How the scam works
You are invited to invest through a slick trading platform or app, often after an ad, a social media message, or a friendly chat that slowly turns to money - a tactic known as pig butchering. You deposit a modest amount and a dashboard shows it growing quickly, which encourages you to add more.
The profits are not real - the dashboard is fully controlled by the scammer. When you try to withdraw, you are told you must first pay a fee, a tax, or a verification deposit, and no payout ever arrives.
Why it works and who is targeted
The scam combines the fear of missing out with a trusted-feeling relationship built over days or weeks. Seeing your balance rise makes the opportunity feel proven and safe, and small successful test withdrawals early on can deepen that trust.

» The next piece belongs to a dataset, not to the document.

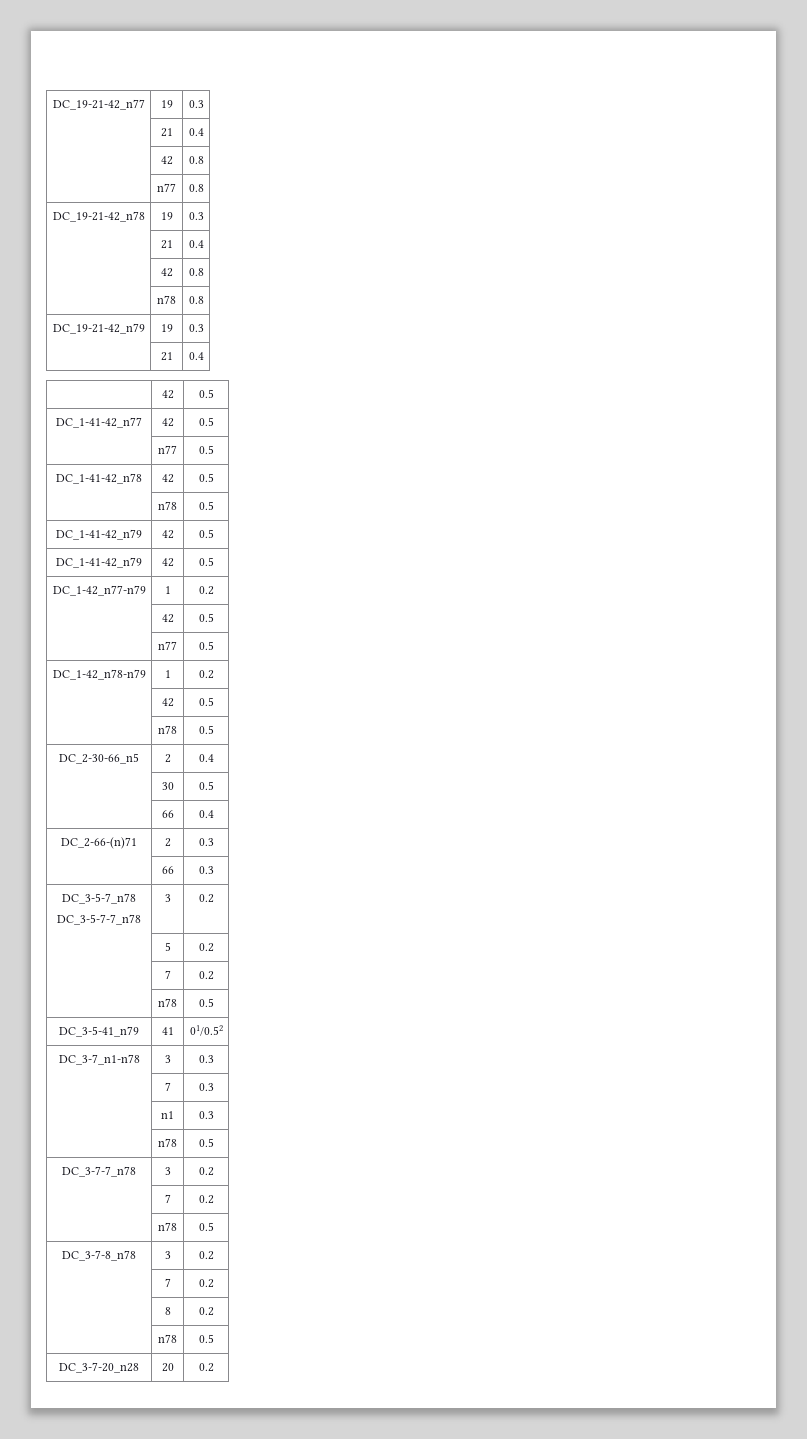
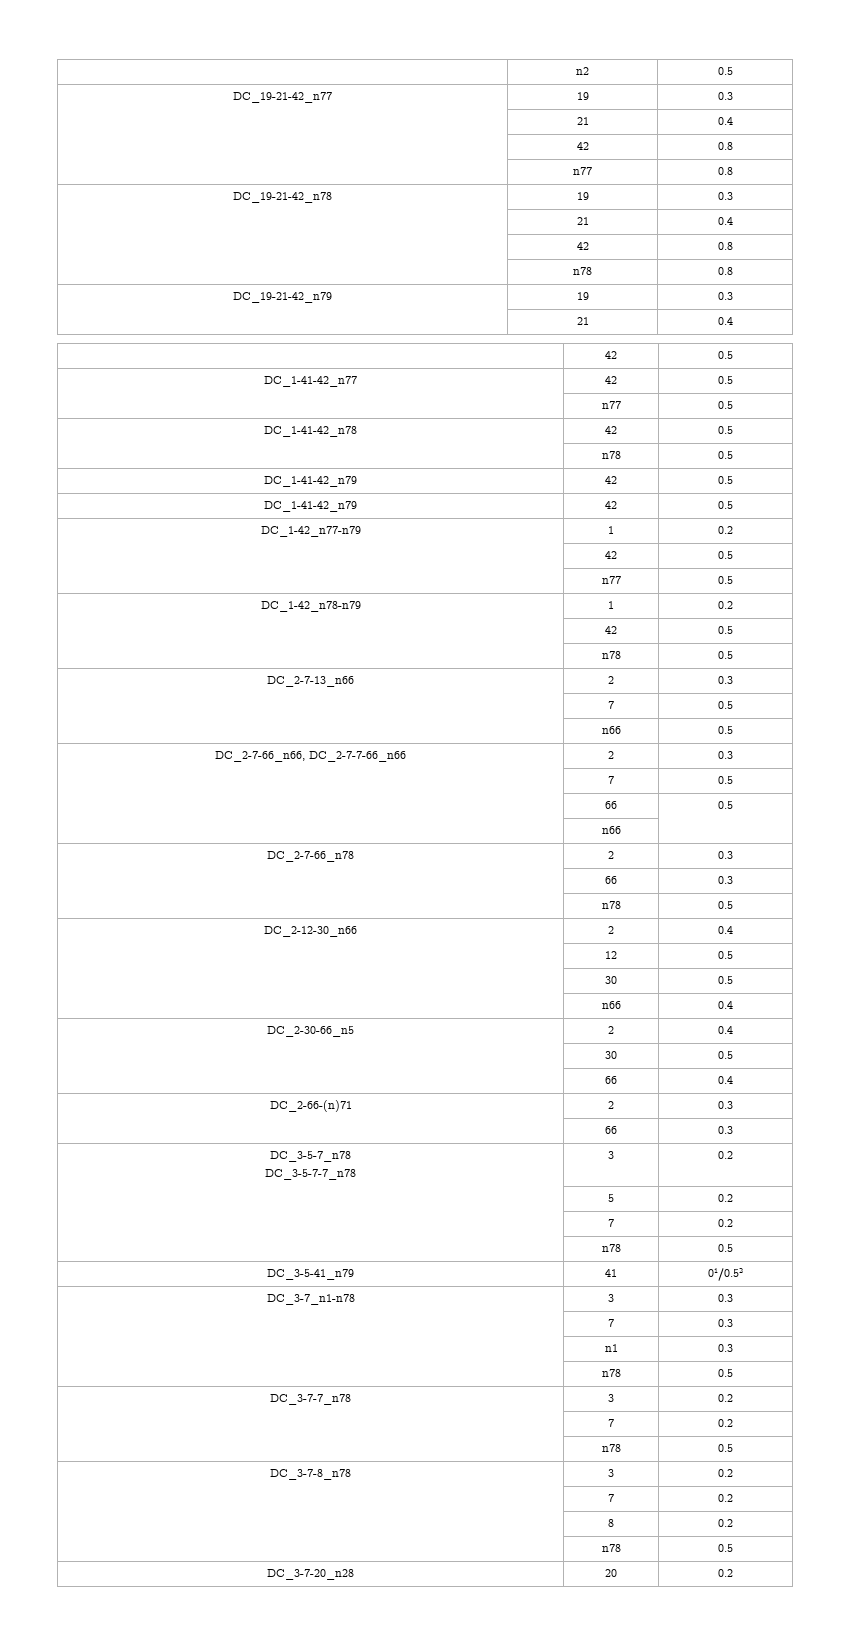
(52, 104) none -> [576,67,589,75] [717,67,733,75] | n2 | 0.5 //
(214, 729) none -> [267,676,354,687] [608,676,614,684] [718,676,733,684] [608,701,614,709] [718,701,733,709] [601,726,621,734] [718,726,733,734] [215,751,406,762] [608,751,614,759] [718,751,733,759] [608,776,614,784] [718,776,733,784] [605,801,617,809] [718,801,733,809] [601,826,621,834] [267,851,354,862] [608,851,614,859] [718,851,733,859] [605,876,617,884] [718,876,733,884] [601,901,621,909] [718,901,733,909] [264,926,357,937] [608,926,614,934] [718,926,733,934] [605,951,617,959] [718,951,733,959] [605,976,617,984] [718,976,733,984] [601,1001,621,1009] [718,1001,733,1009] // DC_2-7-13_n66 | 2 | 0.3 // | 7 | 0.5 // | n66 | 0.5 // DC_2-7-66_n66, DC_2-7-7-66_n66 | 2 | 0.3 // | 7 | 0.5 // | 66 | 0.5 // | n66 | // DC_2-7-66_n78 | 2 | 0.3 // | 66 | 0.3 // | n78 | 0.5 // DC_2-12-30_n66 | 2 | 0.4 // | 12 | 0.5 // | 30 | 0.5 // | n66 | 0.4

Victims span all ages and income levels, including financially confident people who believe they would never be fooled. Crypto is favoured because transactions are fast, global, and very hard to reverse once sent.
Warning signs in detail
Be very wary of any promise of guaranteed or unusually high returns, since real investments always carry risk. Watch for unsolicited contact, pressure to invest more, and platforms you cannot find through independent, official sources.
The clearest red flag appears at withdrawal: if you are asked to pay fees, taxes, or deposits before you can take your money out, it is a scam. Check whether the provider is properly licensed with your national financial regulator before sending anything.
How to protect yourself
Only invest through providers you have independently verified as licensed, and never act on tips from someone who contacted you first. Treat a rising dashboard as a claim, not proof, and remember that being asked to pay to withdraw is always a fraud signal.
If you have already paid, stop sending money immediately, gather all chat logs, addresses, and transaction records, and report it to your bank and the police. In Germany you can also seek guidance from the Verbraucherzentrale and the financial regulator BaFin.